**PASSAGE**
Comment 12 Dimitri Glazkov (Google) 2008-09-04 12:43:47 PDT
Created attachment 23174 [details]
Updated Patch

As discussed on #webkit w/mitz, here's an updated patch. There are opportunities for optimization, but I thought I'd first get the basics right.
Comment 13 Sam Weinig 2008-09-05 10:06:04 PDT
Comment on attachment 23174 [details]
Updated Patch

+// static
Why is this here?

I think this patch tries to do too many things at once.  This bug is related to the display of zero width characters, and thus, the patch should try and address only that issue.  Please file another bug about the potential CJK optimization.
Comment 14 Eric Seidel (no email) 2008-09-05 10:10:52 PDT
(In reply to comment #13)
> (From update of attachment 23174 [details] [edit])
> +// static
> Why is this here?

it seems to be part of the Google C++ Style guidelines (thus what most Google engineers are familiar with).  I don't see it listed in the external c++ style guidelines though.  It will take a while for many of us to learn the differences between WebKit/Google style. :)
Comment 15 Dimitri Glazkov (Google) 2008-09-05 11:31:52 PDT
(In reply to comment #14)
> (In reply to comment #13)
> > (From update of attachment 23174 [details] [edit] [edit])
> > +// static
> > Why is this here?
> 
> it seems to be part of the Google C++ Style guidelines (thus what most Google
> engineers are familiar with).  I don't see it listed in the external c++ style
> guidelines though.  It will take a while for many of us to learn the
> differences between WebKit/Google style. :)

Yes, I've been kinda sorta trying to merge both styles. I will split up CJK opt and resubmit.
Comment 16 Dimitri Glazkov (Google) 2008-09-05 14:18:46 PDT
Created attachment 23200 [details]
Updated: ZWS fix only

Removed CJK optimization.
Comment 17 mitz 2008-09-06 14:42:20 PDT
I am confused. From the initial description of the bug it sounded as if this is only a problem in the system fallback case, so I expected the substitution to happen only in the end of Font::glyphDataForCharacter(). What am I missing?

**SUPPLIED INFORMATION**

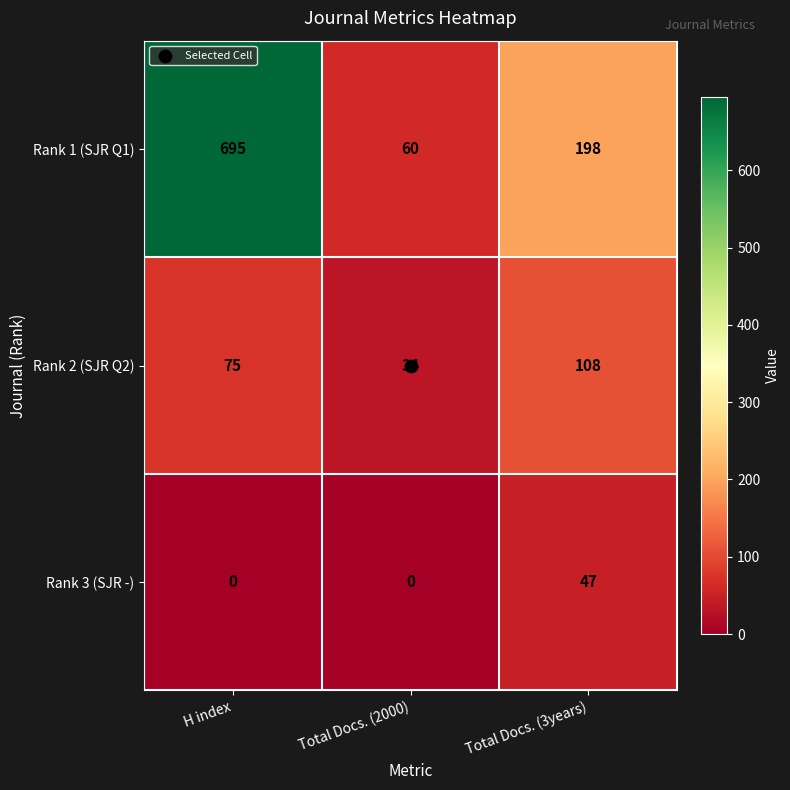

What is the spread (max minus min) of values at H index?

695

**TASK TO COMPLETE**
Write the next portion of the review thread about the zero-width character patch, continuing from its final comment. The material has no connection to the review thread about the zero-width character patch.

**ANSWER SECTION**
Comment 18 mitz 2008-09-07 00:02:02 PDT
The more I look at the bug description, and the more testing I do in Safari on Windows, the less I understand how this bug works, even in the system fallback case.

The only exception is U+FFFC (OBJECT REPLACEMENT CHARACTER) which is not treatAsZeroWidthSpace(), even though it is ZWS-ed out in GlyphPageTreeNode::initializePage. In all other cases, I expect a missing glyph (square) to be rendered only if no font on the system has a glyph for ZWS. As far as I can tell, Times New Roman, plain ol' Arial, and other fonts on Windows have correct glyphs for ZWS.
Comment 19 Dimitri Glazkov (Google) 2008-09-08 10:35:52 PDT
Well, I dug some more, using a pristine (font-wise) XP install and here's what happens for the ZWS chars for a standard Win font, using Times New Roman as an example.

wkGetGlyphs returns 0 for the 0x200B char, so the glyph doesn't exist in the font, but FontCache::getFontDataForCharacters is able to scare up the glyph using font-linking (the glyph is borrowed from Lucida Sans Unicode).

In the case of 0xFFFC, the same path is followed, except no glyph is found using font-linking, so we fall back into Uniscribe, drawing the string into a metafile. Unlucky for us, this succeeds with (woot!) "Times New Roman", which brings back the original font, which in turn draws a square in place of the character.

So, the proposed patch, IMHO (I am not a fonts expert, please correct me if I am wrong) eliminates the need to dip into the IMLang linking business and avoids creating metafile objects for drawing the ORC char.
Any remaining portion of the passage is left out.